A chuva marcou presença em várias edições. Em 1998, em Mafra, ela fez com que quase não se ouvisse o som da música nas apresentações. Em Porto Alegre e Maringá, o temporal atrapalhou a programação dos grupos no domingo. Em 2003, o festival aconteceu em Mallet e a abertura atrasou em quase uma hora porque o orador esqueceu o compromisso. O ginásio de esportes, onde os meninos tomavam banho, também ficou sem água e os dançarinos tiveram o maior trabalho para consertar tudo. Já em Rio Azul, em 2006, o Grupo Folclórico Ucraniano Dunay entrou no palco com uma música errada do Previt e os dançarinos se atrapalharam um pouco. Ônibus estragado é o que não falta… Na ida para Roncador, em 2007, o do Grupo Spomen ficou na estrada e os dançarinos fizeram uma roda de kolomeyka no asfalto. O agito chamou atenção de um Chevette ―pau velho‖ que socorreu os dançarinos que chegaram a salvo no destino.

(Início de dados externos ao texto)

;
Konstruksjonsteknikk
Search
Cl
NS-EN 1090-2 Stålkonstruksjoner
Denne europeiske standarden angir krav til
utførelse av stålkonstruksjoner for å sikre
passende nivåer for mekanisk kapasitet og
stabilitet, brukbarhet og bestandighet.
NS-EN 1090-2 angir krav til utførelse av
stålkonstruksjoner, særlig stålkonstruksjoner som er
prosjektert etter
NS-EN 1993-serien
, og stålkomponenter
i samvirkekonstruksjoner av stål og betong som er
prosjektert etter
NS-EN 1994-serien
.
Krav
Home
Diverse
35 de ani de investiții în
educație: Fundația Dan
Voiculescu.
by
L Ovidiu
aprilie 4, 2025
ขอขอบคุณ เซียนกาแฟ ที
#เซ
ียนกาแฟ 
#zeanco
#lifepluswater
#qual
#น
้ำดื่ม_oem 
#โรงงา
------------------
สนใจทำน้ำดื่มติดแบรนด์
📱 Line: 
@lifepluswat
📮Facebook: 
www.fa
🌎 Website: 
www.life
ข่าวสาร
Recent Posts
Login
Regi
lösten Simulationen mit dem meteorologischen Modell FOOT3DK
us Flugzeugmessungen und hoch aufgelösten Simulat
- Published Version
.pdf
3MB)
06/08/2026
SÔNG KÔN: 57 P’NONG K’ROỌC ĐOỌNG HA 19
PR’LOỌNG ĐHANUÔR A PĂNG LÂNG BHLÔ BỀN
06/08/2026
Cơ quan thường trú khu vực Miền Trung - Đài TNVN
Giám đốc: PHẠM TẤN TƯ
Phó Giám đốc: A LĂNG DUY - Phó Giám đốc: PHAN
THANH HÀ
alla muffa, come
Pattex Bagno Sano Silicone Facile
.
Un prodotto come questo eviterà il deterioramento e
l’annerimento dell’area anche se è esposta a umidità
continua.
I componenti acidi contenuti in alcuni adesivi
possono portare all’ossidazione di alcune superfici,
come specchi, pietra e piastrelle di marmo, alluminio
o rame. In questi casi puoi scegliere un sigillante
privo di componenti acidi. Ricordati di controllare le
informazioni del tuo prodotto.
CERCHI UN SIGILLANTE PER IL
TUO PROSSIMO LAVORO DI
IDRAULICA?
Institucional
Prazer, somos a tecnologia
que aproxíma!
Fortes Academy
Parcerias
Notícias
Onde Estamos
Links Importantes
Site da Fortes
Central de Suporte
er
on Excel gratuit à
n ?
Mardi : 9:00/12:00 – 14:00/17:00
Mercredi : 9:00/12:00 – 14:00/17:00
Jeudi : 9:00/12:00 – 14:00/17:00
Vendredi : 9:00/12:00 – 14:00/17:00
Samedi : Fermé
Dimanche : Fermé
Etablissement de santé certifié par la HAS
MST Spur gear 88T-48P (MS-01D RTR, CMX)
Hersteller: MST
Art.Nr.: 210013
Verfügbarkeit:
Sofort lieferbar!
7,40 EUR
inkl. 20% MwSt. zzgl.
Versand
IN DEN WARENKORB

A cada ano, além do festival, sempre acontece um imprevisto diferente que rende boas histórias. Na última hora alguém esquece o colar, a camisa não fecha, o zíper da bota emperra. É aquela correria. Mas tudo dá sempre certo no final.

Hopak

O Festival cresceu, atingiu sua maioridade. Várias coreografias, trajes, músicas e histórias de dançarinos e grupos já subiram ao palco ou rondaram os bastidores desses 18 anos de evento. E a cada ano ele se renova com novos e velhos grupos surpreendendo, outras gerações chegando e mostrando que a emoção de subir ao palco de um Festival não se apaga e é única. O frio na barriga é diferente de todos já que a platéia é mais do que especial: são colegas, amigos, todos reunidos em prol da tradição ucraniana. Ali, você está representando não só uma coreografia, está demonstrando tudo que seu grupo fez durante todo ano em nome da nação ucraniana que aqui fincou suas raízes.

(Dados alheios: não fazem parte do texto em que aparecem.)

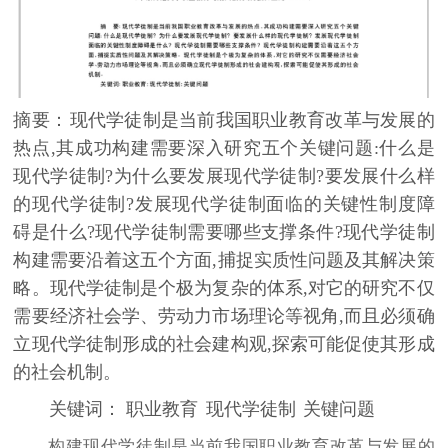
摘要：
现代学徒制是当前我国职业教育改革与发展的
热点,其成功构建需要深入研究五个关键问题:什么是
现代学徒制?为什么要发展现代学徒制?要发展什么样
的现代学徒制?发展现代学徒制面临的关键性制度障
碍是什么?现代学徒制需要哪些支撑条件?现代学徒制
构建需要沿着这五个方面,捕捉实质性问题及其解决策
略。现代学徒制是个极为复杂的体系,对它的研究不仅
需要经济社会学、劳动力市场理论等视角,而且必须确
立现代学徒制形成的社会建构观,探索可能促使其形成
的社会机制。
关键词：
职业教育
现代学徒制
关键问题
构建现代学徒制是当前我国职业教育改革与发展的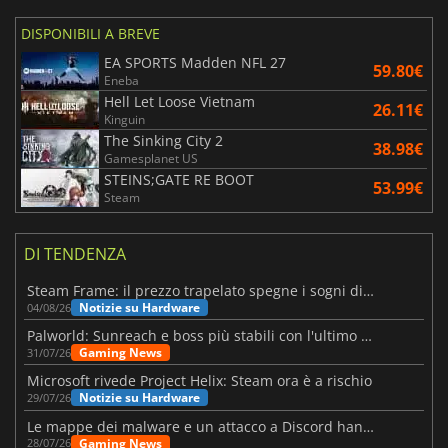
DISPONIBILI A BREVE
EA SPORTS Madden NFL 27
59.80€
Eneba
Hell Let Loose Vietnam
26.11€
Kinguin
The Sinking City 2
38.98€
Gamesplanet US
STEINS;GATE RE BOOT
53.99€
Steam
DI TENDENZA
Steam Frame: il prezzo trapelato spegne i sogni di un VR economico
Notizie su Hardware
04/08/26
Palworld: Sunreach e boss più stabili con l'ultimo update
Gaming News
31/07/26
Microsoft rivede Project Helix: Steam ora è a rischio
Notizie su Hardware
29/07/26
Le mappe dei malware e un attacco a Discord hanno colpito Meccha Chameleon
Gaming News
28/07/26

Os participantes do Festival ainda têm a oportunidade de trocar experiências e conhecimento sobre a cultura, assim como as músicas, idéias para novos trajes, coreografias, enfim, esse encontro vai muito além dos palcos. Também é lugar de matar a saudade de um ano inteiro, a hora de tomar umas e outras no baile – como todo bom ―nachilhude‖ – e dançar uma kolomeyka com seu par. Isso é Festival!

Então, no próximo dia 05 de novembro, ajude a construir mais um capítulo dessa história de amor e tradição à cultura ucraniana. Aproveite e até lá!

dias 5 e 6 de novembro: XVIII Festival Nacional de Danças Ucranianas, e Inaguração da Restauração da Igreja Ucraniana na Serra do Tigre

Dia 5 – SÁBADO – em CASCAVEL – 19:00 HORAS
XVIII FESTIVAL NACIONAL DE DANÇAS UCRANIANAS
Centro de Convenções e Eventos , Cascavel -PR

Dia 6 – DOMINGO – em MALLET – Serra do Tigre.
Grandiosa Festa de Restauro da Igreja de São Miguel Arcanjo.